Removing unknown characters from a text file

advertisements

I have a large number of files containing data I am trying to process using a Python script.

The files are in an unknown encoding, and if I open them in Notepad++ they contain numerical data separated by a load of 'null' characters (represented as NULL in white on black background in Notepad++).

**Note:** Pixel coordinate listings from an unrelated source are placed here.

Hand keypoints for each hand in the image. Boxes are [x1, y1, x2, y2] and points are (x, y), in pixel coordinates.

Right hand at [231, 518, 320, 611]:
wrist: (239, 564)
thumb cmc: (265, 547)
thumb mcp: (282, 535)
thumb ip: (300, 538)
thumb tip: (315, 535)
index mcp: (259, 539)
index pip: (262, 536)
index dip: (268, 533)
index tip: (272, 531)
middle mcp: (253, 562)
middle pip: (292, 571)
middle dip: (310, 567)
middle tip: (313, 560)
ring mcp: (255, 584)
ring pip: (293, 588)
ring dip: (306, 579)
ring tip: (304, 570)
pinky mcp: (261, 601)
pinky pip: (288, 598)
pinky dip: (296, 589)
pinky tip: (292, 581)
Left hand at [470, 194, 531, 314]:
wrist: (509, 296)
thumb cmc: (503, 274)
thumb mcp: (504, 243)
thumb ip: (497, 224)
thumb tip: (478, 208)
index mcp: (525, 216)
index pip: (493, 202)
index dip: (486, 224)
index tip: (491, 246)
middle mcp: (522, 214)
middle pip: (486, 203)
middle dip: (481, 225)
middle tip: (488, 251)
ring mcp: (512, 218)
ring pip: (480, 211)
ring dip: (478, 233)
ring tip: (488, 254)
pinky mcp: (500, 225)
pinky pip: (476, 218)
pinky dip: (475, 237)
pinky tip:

In order to handle this, I separate the file by the null character \x00 and retrieve only numerical values using the following script:

stripped_data=[]
for root,dirs,files in os.walk(PATH):
    for rawfile in files:
        (dirName, fileName)= os.path.split(rawfile)
        (fileBaseName, fileExtension)=os.path.splitext(fileName)
        h=open(os.path.join(root, rawfile),'r')
        line=h.read()
        for raw_value in line.split('\x00'):
            try:
                test=float(raw_value)
                stripped_data.append(raw_value.strip())
            except ValueError:
                pass

However, there are sometimes other unrecognised characters in the file (as far as I have found, always at the very beginning) - these show up in Notepad++ as 'EOT', 'SUB' and 'ETX'. They seem to interfere with the processing of the file in Python - the file appears to end at those characters, even though there is clearly more data visible in Notepad++.

How can I remove all non-ASCII characters from these files prior to processing?


You are opening the file in text mode. That means that the first Ctrl-Z character is considered as an end-of-file character. Specify 'rb' instead of 'r' in open().